AIM OF THE TASK:
Print out all of the records exactly; no picture belongs in the result.

*** SUPPLIED ENTRIES ***

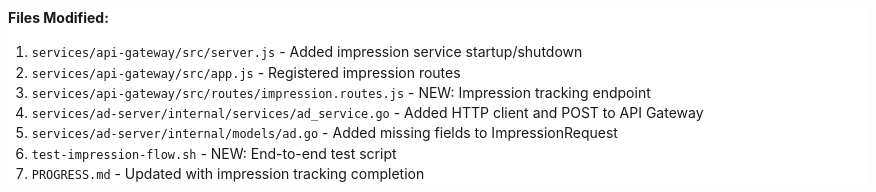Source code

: **Files Modified:**
1. `services/api-gateway/src/server.js` - Added impression service startup/shutdown
2. `services/api-gateway/src/app.js` - Registered impression routes
3. `services/api-gateway/src/routes/impression.routes.js` - NEW: Impression tracking endpoint
4. `services/ad-server/internal/services/ad_service.go` - Added HTTP client and POST to API Gateway
5. `services/ad-server/internal/models/ad.go` - Added missing fields to ImpressionRequest
6. `test-impression-flow.sh` - NEW: End-to-end test script
7. `PROGRESS.md` - Updated with impression tracking completion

*** End of SUPPLIED ENTRIES ***

ANSWER SECTION:
Source code

: **Files Modified:**
1. `services/api-gateway/src/server.js` - Added impression service startup/shutdown
2. `services/api-gateway/src/app.js` - Registered impression routes
3. `services/api-gateway/src/routes/impression.routes.js` - NEW: Impression tracking endpoint
4. `services/ad-server/internal/services/ad_service.go` - Added HTTP client and POST to API Gateway
5. `services/ad-server/internal/models/ad.go` - Added missing fields to ImpressionRequest
6. `test-impression-flow.sh` - NEW: End-to-end test script
7. `PROGRESS.md` - Updated with impression tracking completion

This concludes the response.